Okoye, formerly a pioneering radio astronomer and a Guardian columnist, urged policy makers to prepare for the Hydrogen Era: “This inevitable energy revolution, now engaged by a few advanced countries will, before long, demand a timely and serious response from all countries developed and developing alike”.
He made no reference to secessionists. Nevertheless, the logic of his admonition is ensnaring. After all, it is no secret, that what really fuels secessionist sentiment in the South, is mainly the pipedream of reaping oil revenue.
But that fantasy can never play out, either within or outside Nigeria. There simply is not going to be any oil bonanza again—for secessionists or anyone else. What is needed, at this critical juncture, is for disciplined minds to explore ways of transforming Nigeria’s hydrocarbon liability into a hydrogen asset.
I have, for many years, been trying to call attention to this challenge and prod policy makers, intellectuals and scholars into action. I suggested, in one of my earliest columns, that P.T.I. (Petroleum Training Institute), in Delta State, be upgraded to a high level Energy Think Tank and Research Centre.
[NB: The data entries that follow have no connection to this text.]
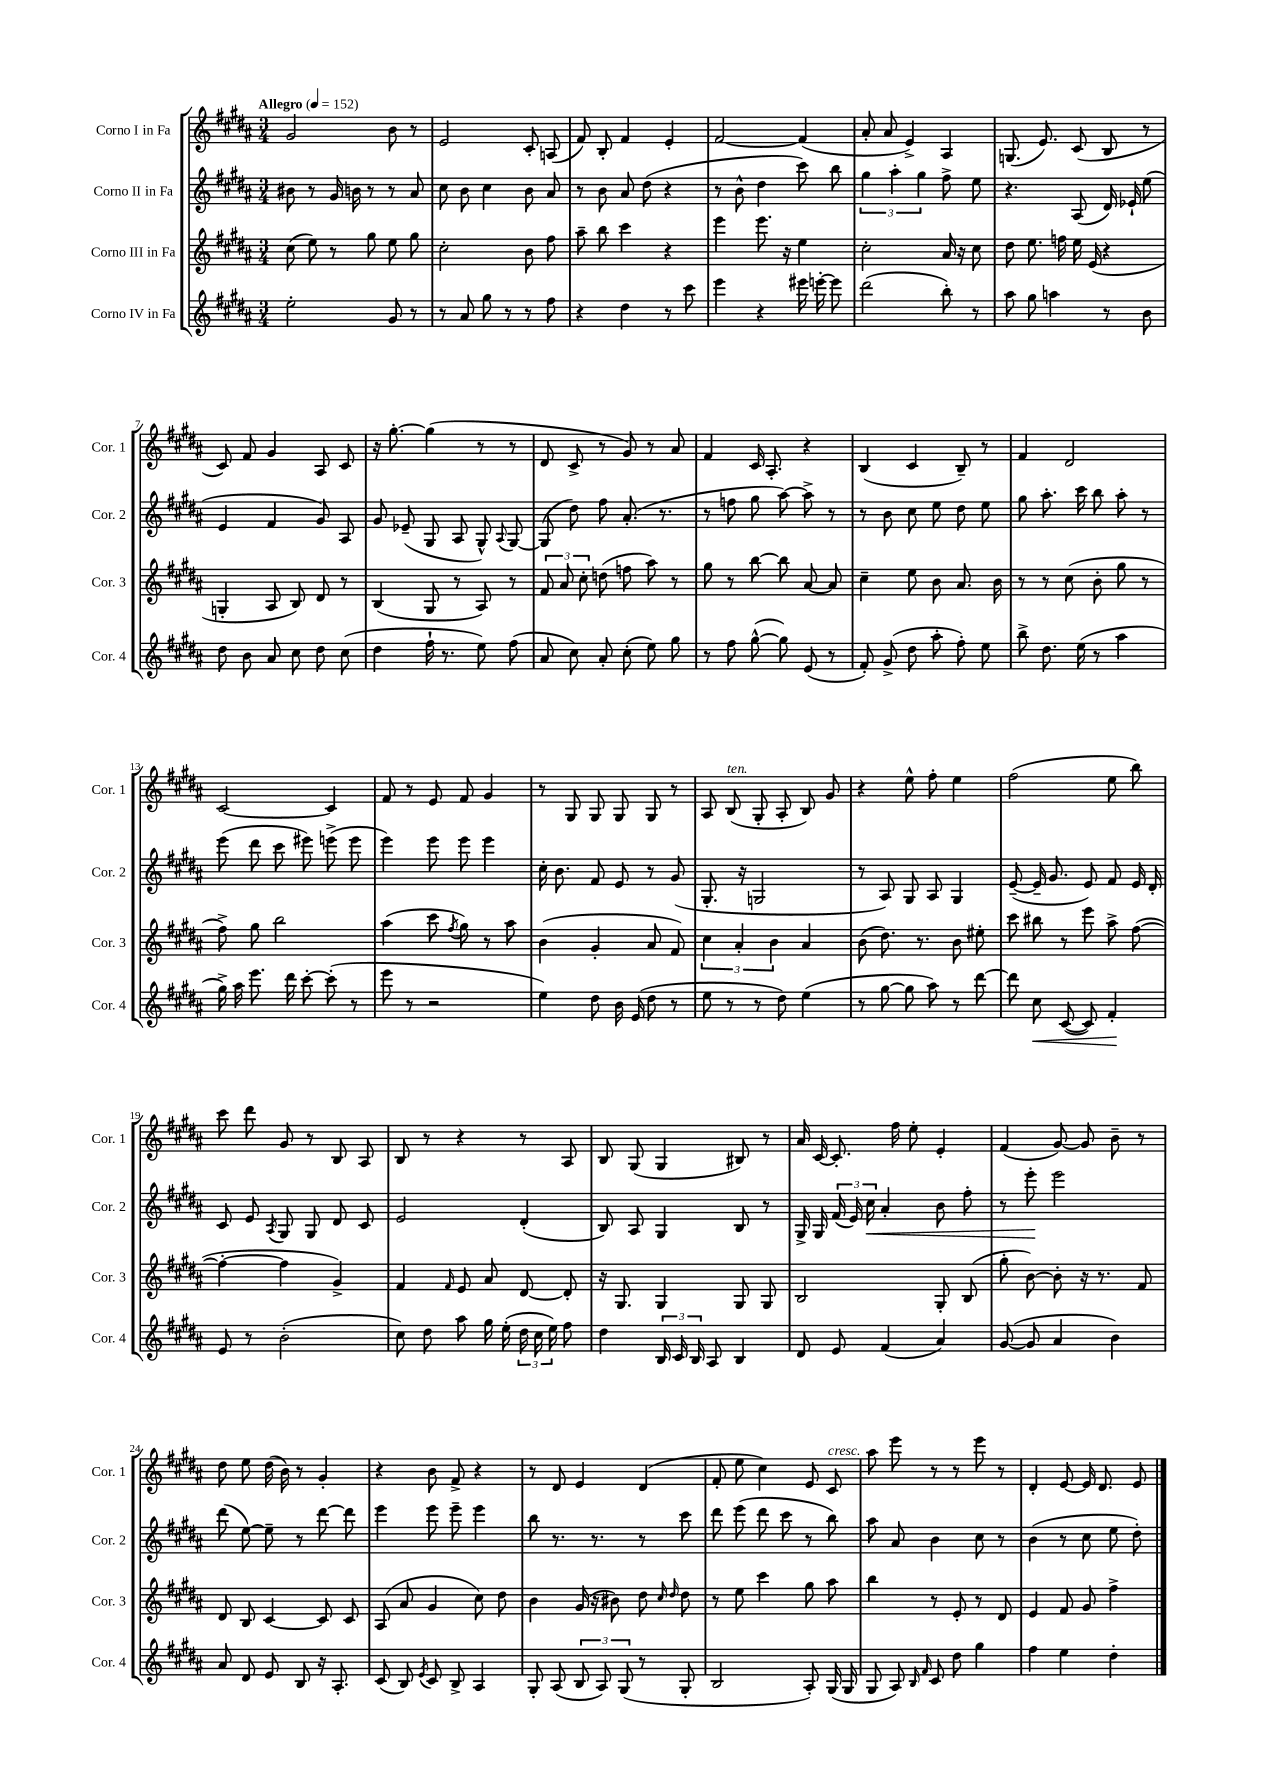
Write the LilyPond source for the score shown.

<<
\new StaffGroup <<
\new Staff = "s0" \with { instrumentName = "Corno I in Fa" shortInstrumentName = "Cor. 1" } {
    \clef treble \key b \major \numericTimeSignature \time 3/4 \tempo "Allegro" 4 = 152
    \autoBeamOff gis'2 b'8 r8 |
    e'2 cis'8-. a8( |
    fis'8) b8-. fis'4 e'4-. |
    fis'2~ fis'4( |
    ais'8-. ais'8 e'4->) ais4 |
    g8.( e'8.) cis'8( b8 r8 |
    cis'8) fis'8 gis'4 ais8 cis'8 |
    r16 gis''8.~-. gis''4( r8 r8 |
    dis'8 cis'8-> r8 gis'8) r8 ais'8 |
    fis'4 cis'16 ais8.-. r4 |
    b4( cis'4 b8--) r8 |
    fis'4 dis'2 |
    cis'2~ cis'4 |
    fis'8 r8 e'8 fis'8 gis'4 |
    r8 gis8 gis8 gis8 gis8 r8 |
    ais8 b8^\markup { \italic "ten." }( gis8-. ais8-. b8) gis'8 |
    r4 e''8-^ fis''8-. e''4 |
    fis''2( e''8 b''8) |
    cis'''8 dis'''8 gis'8 r8 b8 ais8 |
    b8 r8 r4 r8 ais8 |
    b8 gis8( gis4 bis8) r8 |
    ais'16 cis'16~ cis'8.-. fis''16 e''8-. e'4-. |
    fis'4( gis'8~) gis'8 b'8-- r8 |
    dis''8 e''8 dis''16( b'16) r8 gis'4-. |
    r4 b'8 fis'8-> r4 |
    r8 dis'8 e'4 dis'4( |
    fis'8-. e''8 cis''4) e'8 cis'8^\markup { \italic "cresc." } |
    ais''8 e'''8 r8 r8 e'''8 r8 |
    dis'4-. e'8~ e'16 dis'8. e'8 \bar "|." |
}
\new Staff = "s1" \with { instrumentName = "Corno II in Fa" shortInstrumentName = "Cor. 2" } {
    \clef treble \key b \major \numericTimeSignature \time 3/4
    \autoBeamOff bis'8 r8 gis'16 b'16 r8 r8 ais'8 |
    cis''8 b'8 cis''4 b'8 ais'8 |
    r8 b'8 ais'8 dis''8( r4 |
    r8 b'8-^ dis''4 cis'''8) b''8 |
    \tuplet 3/2 { gis''4 ais''4-. gis''4 } fis''8-> e''8 |
    r4. ais8( dis'16) ees'16-! e''8( |
    e'4 fis'4 gis'8) ais8 |
    gis'8 ees'8--( gis8 ais8 gis8-^) \appoggiatura { ais8 } gis8~ |
    gis8( dis''8) fis''8 ais'8.-.( r8. |
    r8 f''8 gis''8 ais''8~) ais''8-> r8 |
    r8 b'8 cis''8 e''8 dis''8 e''8 |
    gis''8 ais''8.-. cis'''16 b''8 ais''8-. r8 |
    e'''8( dis'''8 cis'''8 eis'''8) e'''8->( e'''8 |
    e'''4) e'''8 e'''8 e'''4 |
    cis''16-. b'8. fis'8 e'8 r8 gis'8( |
    gis8.-. r16 g2 |
    r8 ais8) gis8 ais8 gis4 |
    e'8~--( e'16-- gis'8. e'8) fis'8 e'16 dis'16-. |
    cis'8 e'8 \acciaccatura { ais8 } gis8 gis8 dis'8 cis'8 |
    e'2 dis'4-.( |
    b8) ais8 gis4 b8 r8 |
    gis16-> gis16 \tuplet 3/2 { fis'16( e'16) cis''16\< } ais'4-. b'8 fis''8-. |
    r8 e'''8-.\! e'''2 |
    dis'''8( e''8~) e''8-- r8 dis'''8~ dis'''8 |
    e'''4 e'''8 e'''8-- e'''4 |
    b''8 r8. r8. r8 cis'''8 |
    dis'''8 e'''8( dis'''8 cis'''8 r8 b''8) |
    ais''8 ais'8 b'4 cis''8 r8 |
    b'4( r8 cis''8 e''8 dis''8-.) \bar "|." |
}
\new Staff = "s2" \with { instrumentName = "Corno III in Fa" shortInstrumentName = "Cor. 3" } {
    \clef treble \key b \major \numericTimeSignature \time 3/4
    \autoBeamOff cis''8( e''8) r8 gis''8 e''8 gis''8 |
    cis''2-. b'8 fis''8 |
    ais''8-- b''8 cis'''4 r4 |
    e'''4 e'''8. r16 e''4 |
    cis''2-. ais'16 r16 cis''8 |
    dis''8 e''8. f''16 e''16 e'16( r4 |
    g4-. ais8 b8) dis'8 r8 |
    b4( gis8 r8 ais8) r8 |
    \tuplet 3/2 { fis'8 ais'8 cis''8-. } d''8( f''8 ais''8) r8 |
    gis''8 r8 b''8~ b''8 ais'8~ ais'8 |
    cis''4-- e''8 b'8 ais'8. b'16 |
    r8 r8 cis''8( b'8-. gis''8 r8 |
    fis''8->) gis''8 b''2 |
    ais''4( cis'''8 \acciaccatura { fis''8 } gis''8) r8 ais''8 |
    b'4( gis'4-. ais'8 fis'8) |
    \tuplet 3/2 { cis''4 ais'4-. b'4 } ais'4 |
    b'8( dis''8.) r8. b'8 eis''8-. |
    cis'''8 bis''8 r8 e'''8 ais''8-> fis''8~( |
    fis''4~-. fis''4 gis'4->) |
    fis'4 \grace { fis'16 } e'8 ais'8 dis'8~ dis'8-. |
    r16 gis8. gis4 gis8 gis8 |
    b2 gis8-. b8( |
    gis''8-. b'8~) b'8-. r16 r8. fis'8 |
    dis'8 b8 cis'4~ cis'8 cis'8 |
    ais8( ais'8 gis'4 cis''8) dis''8 |
    b'4 gis'16( r16 bis'8) dis''8 \grace { cis''16 dis''16 } dis''8 |
    r8 e''8 cis'''4 gis''8 ais''8 |
    b''4 r8 e'8-. r8 dis'8 |
    e'4 fis'8 gis'8 fis''4-> \bar "|." |
}
\new Staff = "s3" \with { instrumentName = "Corno IV in Fa" shortInstrumentName = "Cor. 4" } {
    \clef treble \key b \major \numericTimeSignature \time 3/4
    \autoBeamOff e''2-. gis'8 r8 |
    r8 ais'8 gis''8 r8 r8 fis''8 |
    r4 dis''4 r8 cis'''8 |
    e'''4 r4 eis'''16 e'''16~-. e'''8 |
    dis'''2( b''8-.) r8 |
    ais''8 gis''8 a''4 r8 b'8 |
    dis''8 b'8 ais'8 cis''8 dis''8 cis''8( |
    dis''4 fis''16-! r8. e''8) fis''8( |
    ais'8 cis''8) ais'8-. cis''8-.( e''8) gis''8 |
    r8 fis''8 gis''8~-^( gis''8) e'8( r8 |
    fis'8-.) gis'8->( dis''8 ais''8-. fis''8-.) e''8 |
    b''8-> dis''8. e''16( r8 ais''4 |
    gis''16->) ais''16 e'''8. dis'''16 cis'''8~-. cis'''8-.( r8 |
    e'''8 r8 r2 |
    e''4) dis''8 b'16 e'16( dis''8 r8 |
    e''8 r8 r8 dis''8) e''4( |
    r8 gis''8~ gis''8 ais''8) r8 dis'''8~ |
    dis'''8 cis''8\< cis'8~( cis'8) fis'4-.\! |
    e'8 r8 b'2-.( |
    cis''8) dis''8 ais''8 gis''16 e''16-.( \tuplet 3/2 { dis''16 cis''16 e''16) } fis''8 |
    dis''4 \tuplet 3/2 { b16 cis'16 b16 } ais8 b4 |
    dis'8 e'8 fis'4( ais'4) |
    gis'8~( gis'8 ais'4 b'4) |
    ais'8 dis'8 e'8 b8 r16 ais8.-. |
    cis'8( b8) \acciaccatura { e'8 } cis'8 b8-> ais4 |
    gis8-. ais8( \tuplet 3/2 { b8 ais8) gis8( } r8 gis8-. |
    b2 ais8-.) gis16( gis16 |
    gis8 ais8) \grace { b16 fis'16 } cis'8 dis''8 gis''4 |
    fis''4 e''4 dis''4-. \bar "|." |
}
>>
>>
More recently, I have implored Government to hold a Three-Phased Seminar on the Energy Revolution—in which scholars, scientists, administrators, intellectuals and policy makers from across Africa, and around the world, converge and exchange ideas.
These Energy Seminars would explore the political, economic, scientific and strategic implications of: (a) The Hydrogen Economy; (b) Nuclear Fusion; and (c) Space-Based solar energy. Hopefully, the resulting exhaustive analysis would serve as a guide and a resource for Government.
The Seminars will attract positive attention, internationally: And enhance Nigeria’s status in the sub-region, at a time when its image is being bashed severely.
Nigeria’s pre-eminence has ebbed somewhat, since the oil-boom days. Many African countries now have petroleum. So Nigeria’s leadership role needs to be re-defined and re-focused.
Even without seminar input though, certain courses of action suggest themselves. One is that Nigeria needs to start preparing, as quickly as possible–one way or the other–for participation in the Hydrogen Economy.
A good start is to usher Africa into IPHE (International Partnership for Hydrogen and Fuel Cells in the Economy) and take the continental lead as well, in collaborating with the International Energy Agency’s Hydrogen Implementing Agreement.
Still another strategic initiative is exploratory talks with the World Nuclear Association (WNA), whose experts believe atomic reactors will provide much of the power, for processing natural gas into hydrogen.
WNA’s prognosis is fortuitous, since Nigeria already has an atomic reactor programme–which could, and should, be reconfigured, with the Hydrogen Era in mind.
In any case, continued indifference and inaction is not an option. Neither is turning back, to the halcyon days when hydrocarbon fuels reigned supreme. Those days are gone forever.
This is Toyota’s symbolic message, in christening its new hydrogen-powered car “Mirai”—a name which evokes, in Japanese, notions of the future Nigeria must face.